From the entries below, please gather each line containing the string "promo".

···

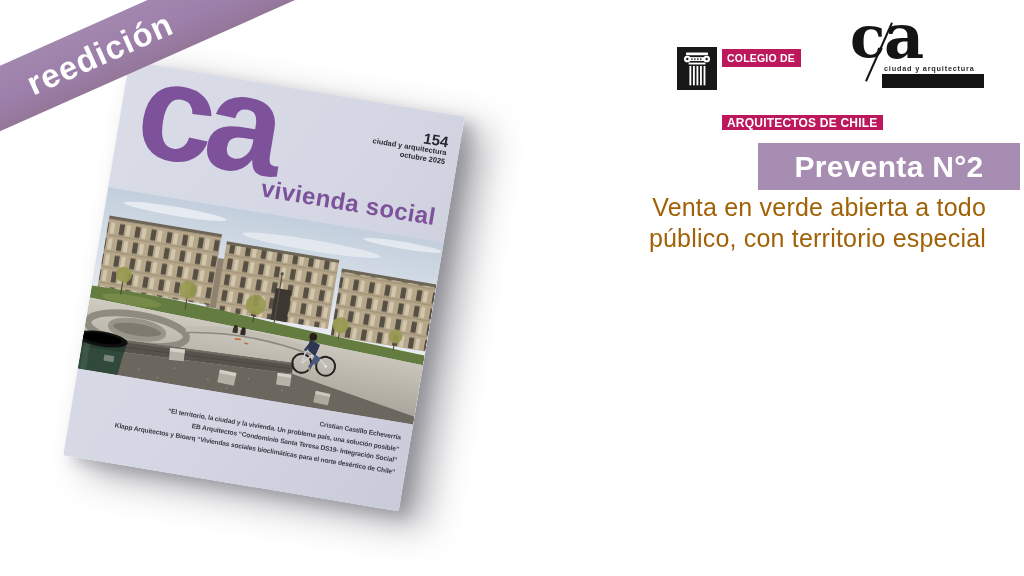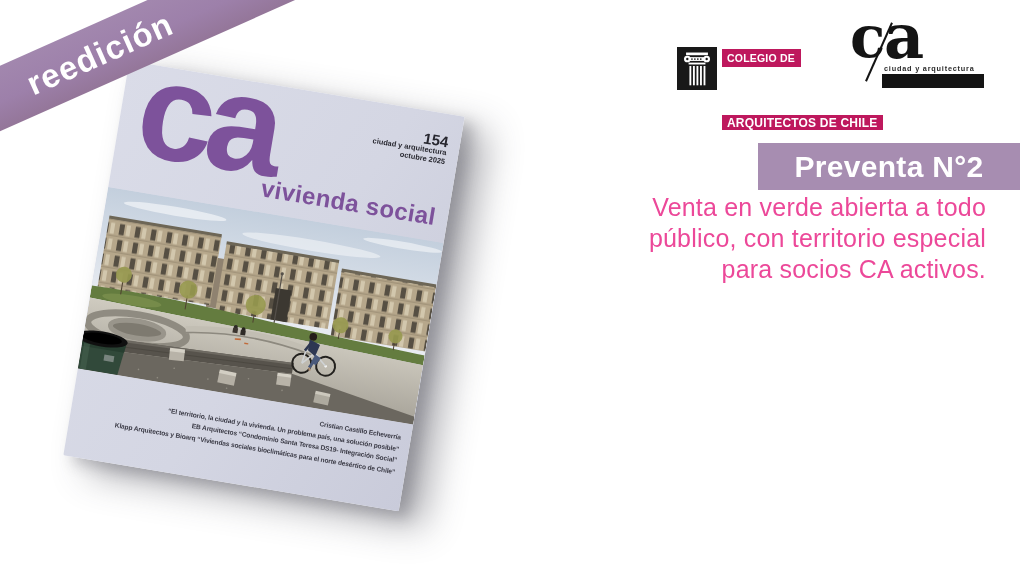--- a/index.html
+++ b/index.html
@@ -62,21 +62,21 @@
   .ca-bar { position:absolute; left:34px; top:56px; width:102px; height:14px; background:#141414; }
 
   
   .promo-badge {
     position:absolute; left:758px; top:143px; width:262px; height:47px; z-index:3;
     background:#a78db1; color:#ffffff; font-size:30px; font-weight:bold;
     display:flex; align-items:center; justify-content:center; letter-spacing:.3px;
   }
   .promo-text {
     position:absolute; right:38px; top:192px; width:520px; z-index:3;
-    text-align:right; color:#ec4899; font-size:25px; line-height:31px; letter-spacing:.2px;
+    text-align:right; color:#a16207; font-size:25px; line-height:31px; letter-spacing:.2px;
   }
   .promo-line { white-space:nowrap; }
 </style>
 </head>
 <body>
 
 <div class="canvas">
 
   <div class="ribbon">
     <span>reedición</span>
@@ -250,16 +250,15 @@
     <div class="ca-tagline">ciudad y arquitectura</div>
     <div class="ca-bar"></div>
   </div>
 
   <div class="promo-badge">
     <span>Preventa N°2</span>
   </div>
   <div class="promo-text">
     <div class="promo-line">Venta en verde abierta a todo</div>
     <div class="promo-line">público, con territorio especial</div>
-    <div class="promo-line">para socios CA activos.</div>
   </div>
 
 </div>
 
 </body></html>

···

Response ::
   .promo-badge {
   .promo-text {
   .promo-line { white-space:nowrap; }
   <div class="promo-badge">
   <div class="promo-text">
     <div class="promo-line">Venta en verde abierta a todo</div>
     <div class="promo-line">público, con territorio especial</div>
-    <div class="promo-line">para socios CA activos.</div>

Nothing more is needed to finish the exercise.